Data shown:
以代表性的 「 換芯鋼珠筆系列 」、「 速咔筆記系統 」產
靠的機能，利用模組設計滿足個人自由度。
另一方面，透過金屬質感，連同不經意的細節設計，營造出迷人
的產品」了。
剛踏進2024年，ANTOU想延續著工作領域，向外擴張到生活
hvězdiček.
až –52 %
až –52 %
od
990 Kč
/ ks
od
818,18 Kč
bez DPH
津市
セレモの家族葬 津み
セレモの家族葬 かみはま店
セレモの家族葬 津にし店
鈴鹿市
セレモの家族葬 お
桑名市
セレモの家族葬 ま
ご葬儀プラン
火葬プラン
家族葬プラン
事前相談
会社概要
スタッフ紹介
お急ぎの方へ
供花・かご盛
==
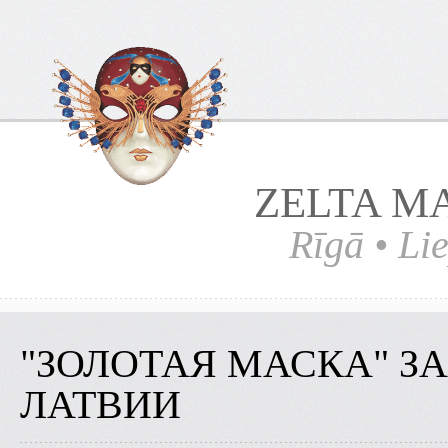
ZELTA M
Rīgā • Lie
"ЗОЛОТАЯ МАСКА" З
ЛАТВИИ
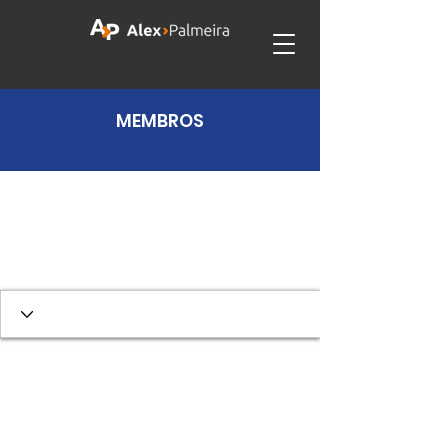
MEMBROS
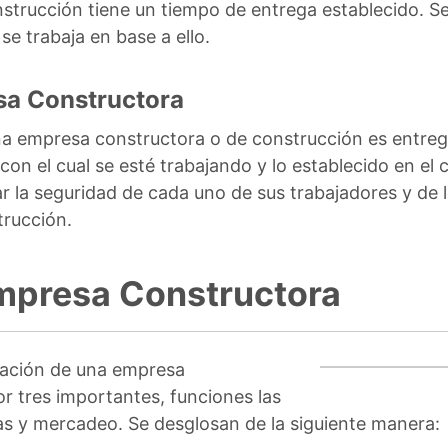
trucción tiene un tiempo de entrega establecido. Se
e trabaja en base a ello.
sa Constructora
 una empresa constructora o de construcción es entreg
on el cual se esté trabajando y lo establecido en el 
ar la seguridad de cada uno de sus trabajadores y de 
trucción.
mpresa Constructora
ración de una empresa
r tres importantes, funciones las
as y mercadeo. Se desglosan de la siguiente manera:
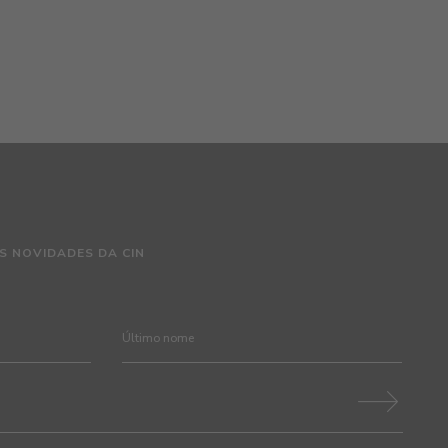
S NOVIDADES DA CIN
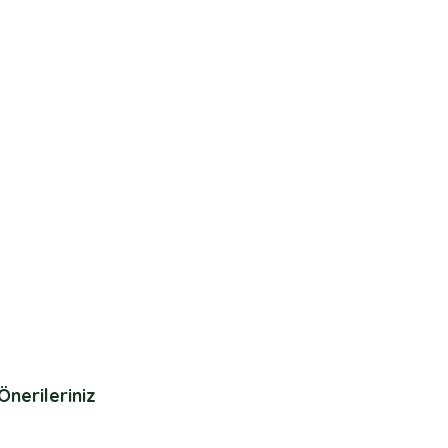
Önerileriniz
--
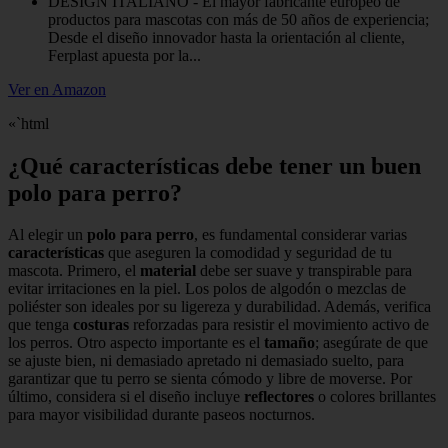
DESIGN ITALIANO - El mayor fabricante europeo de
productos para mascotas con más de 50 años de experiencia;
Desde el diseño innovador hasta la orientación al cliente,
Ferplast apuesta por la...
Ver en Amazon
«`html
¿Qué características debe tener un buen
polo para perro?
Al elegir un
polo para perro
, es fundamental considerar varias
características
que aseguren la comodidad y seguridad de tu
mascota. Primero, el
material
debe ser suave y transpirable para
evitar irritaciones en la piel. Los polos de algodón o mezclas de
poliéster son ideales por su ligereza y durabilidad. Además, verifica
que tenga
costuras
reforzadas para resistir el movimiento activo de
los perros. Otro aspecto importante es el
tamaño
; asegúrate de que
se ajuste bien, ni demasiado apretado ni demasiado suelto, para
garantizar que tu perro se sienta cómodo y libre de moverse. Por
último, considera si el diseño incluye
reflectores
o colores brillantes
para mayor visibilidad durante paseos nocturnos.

About this exercise:
Gather every line of the listing above that contains the string "mayor", treating uppercase and lowercase as distinct, and copy each such line in full.

Answer space:
DESIGN ITALIANO - El mayor fabricante europeo de
para mayor visibilidad durante paseos nocturnos.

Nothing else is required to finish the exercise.